North Korea has now developed a hydrogen bomb and can use it along with nuclear warheads to defend its sovereignty, the country’s central news agency has reported.
“We managed to become a great nuclear power capable of defending the independence and national dignity of our homeland by mighty nuclear and hydrogen strikes,” leader Kim Jong Un was quoted as saying by the central news agency. He also said North Korea “has to continue with actively developing its military industry.”
The statement came as Kim Jong Un was on a tour inspecting an upgraded arms plant in Pyongyang on Thursday, according to TASS quoting the N. Korean central news agency.

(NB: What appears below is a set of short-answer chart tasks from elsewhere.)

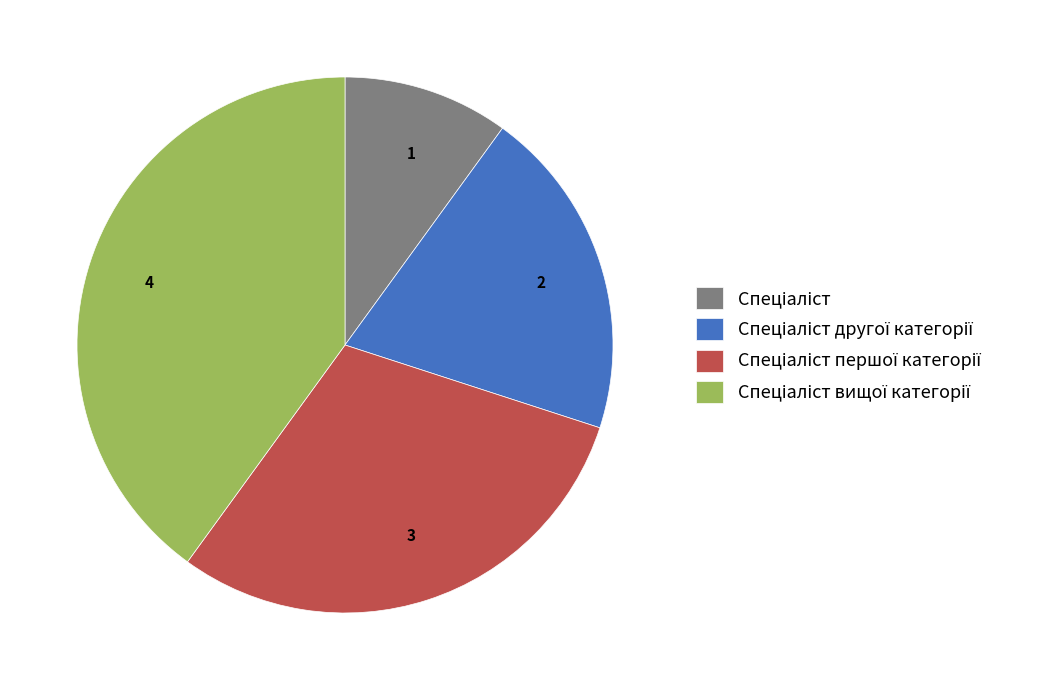

Does any single category account for the majority?

No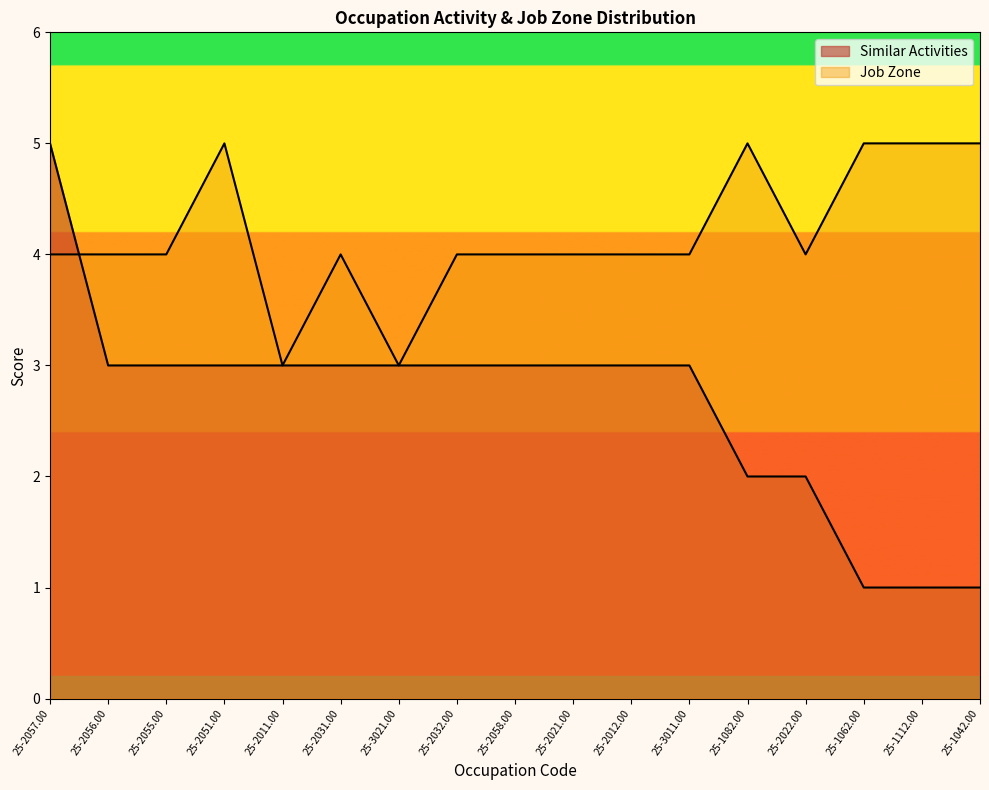

List the series in order of their overall mean, lowest first.

Similar Activities, Job Zone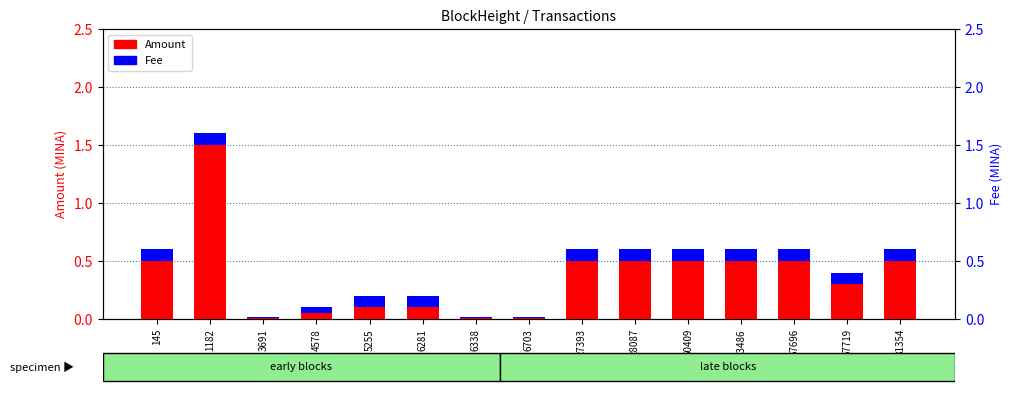

What is the difference between the maximum and minimum values in the Fee series?

0.1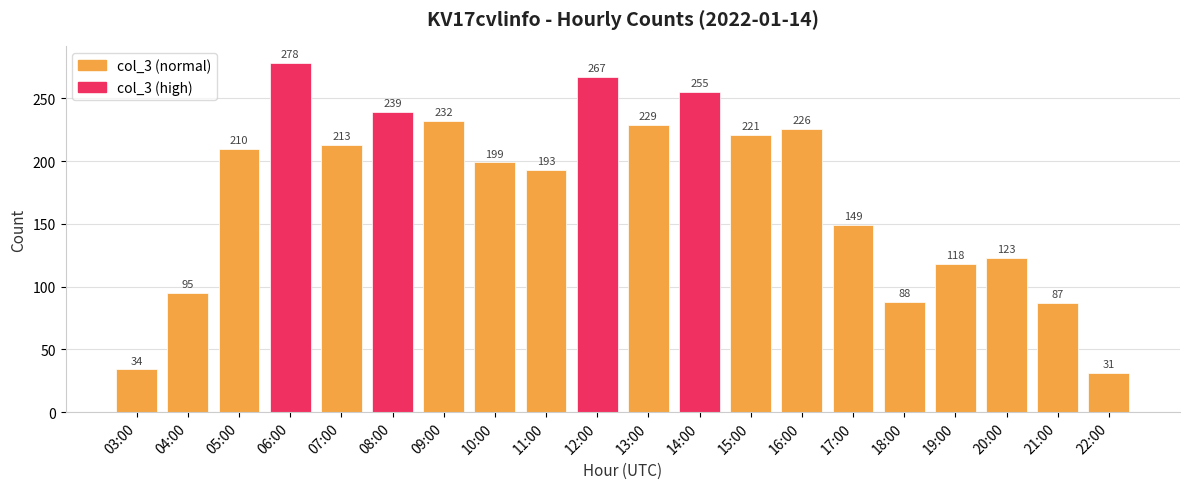

How many data points are less than 210?

10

So far it has not been confirmed that the country has in fact designed and created a hydrogen bomb.
Indeed, the South Korean intelligence community and experts say North Korea is unlikely to have enough scientific know-how to design a H-bomb.

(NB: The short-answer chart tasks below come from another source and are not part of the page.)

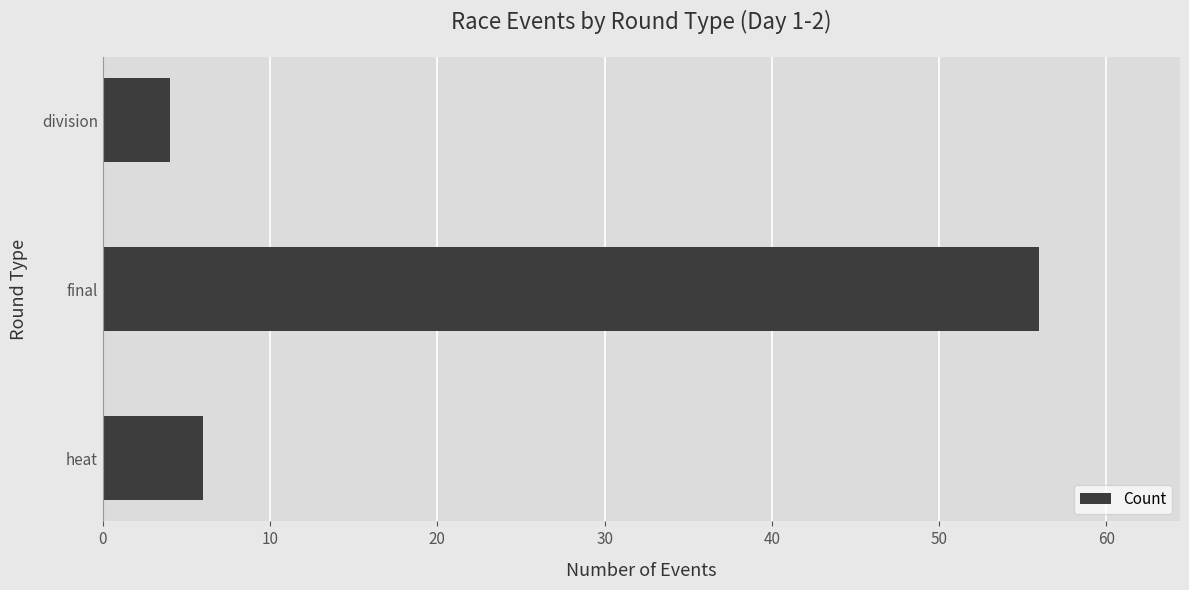

What is the sum of all values?

66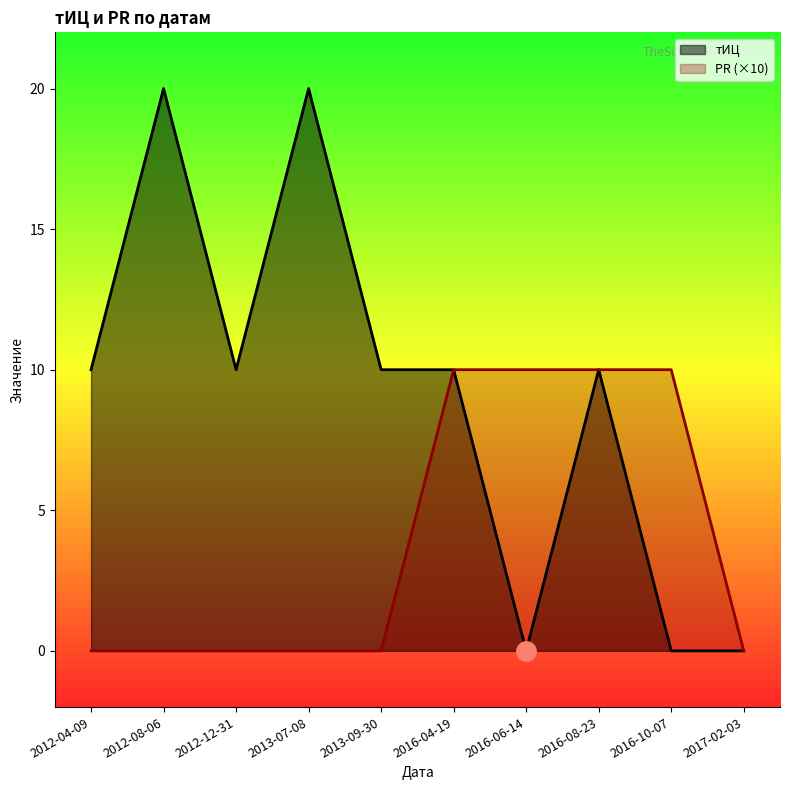

What is the maximum value shown in the chart?

20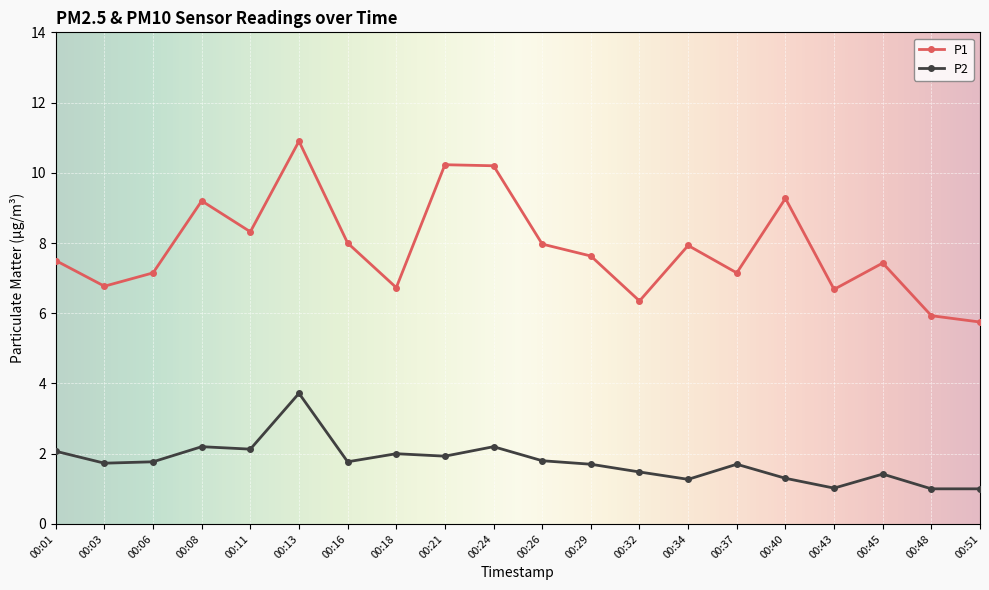

What are all the series names shown in the legend?

P1, P2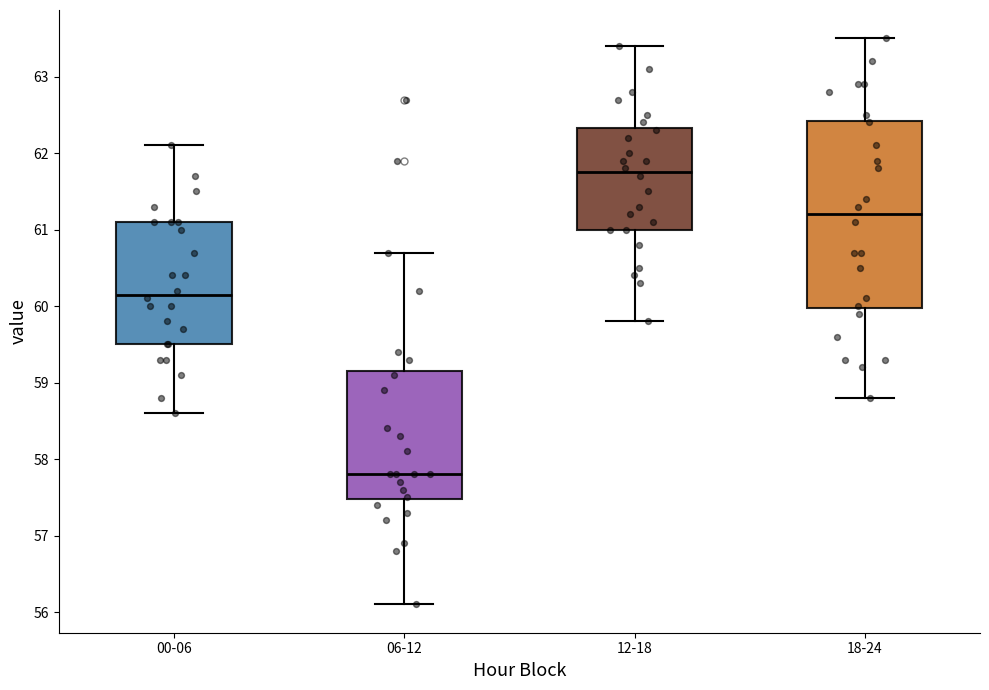

Which box has the lowest median line?

06-12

“We don’t have any information that North Korea has developed a H-bomb,” an intelligence official from South Korea’s National Intelligence Service (NIS) told Yonhap news agency. “We do not believe that North Korea, which has not succeeded in miniaturizing nuclear bombs, has the technology to produce a H-bomb.”
“It’s hard to regard North Korea as possessing a H-bomb. I think it seems to be developing it,” research fellow at Seoul-based Science and Technology Policy Institute Lee Chun-geun was quoted as saying by Yonhap.
On February 10, 2005 North Korea declared it had created nuclear weapons. The announcement was widely condemned by the international community. The country has since conducted underground nuclear tests three times, in 2006, 2009 and 2013.
The three nuclear tests are said to be critical for North Korea’s strategic arms program. The first known underground nuclear test was conducted in 2006 at the Punggye-ri Nuclear Test Site in the northeast of the country. It was recorded by seismic stations in Russia, China, Japan, South Korea and Australia. According to rough estimates, a nuclear device of 5 to 10 kilotons of TNT was exploded.
The second and third tests were conducted in May 2009 and January 2013 respectively, prompting international condemnation and unilateral sanctions by the US for violating the non-proliferation regime. The estimated power of the devices tested was 10 to 20 kilotons of TNT each.
In 2013, the UN Security Council unanimously imposed new sanctions against North Korea for its latest nuclear test, which came hours after Pyongyang threatened a pre-emptive nuclear strike against the US and South Korea in March of that year. The sanctions involve penalties on the country’s banking, travel and trade.
A hydrogen bomb is a nuclear weapon of mass destruction that uses energy from a primary nuclear blast to ignite a secondary nuclear fusion, and is by far the most powerful weapon on earth. The first country to build a H-bomb was the Soviet Union, whose AN602 hydrogen bomb (often referred to as the “Tzar Bomb”) was tested in 1961.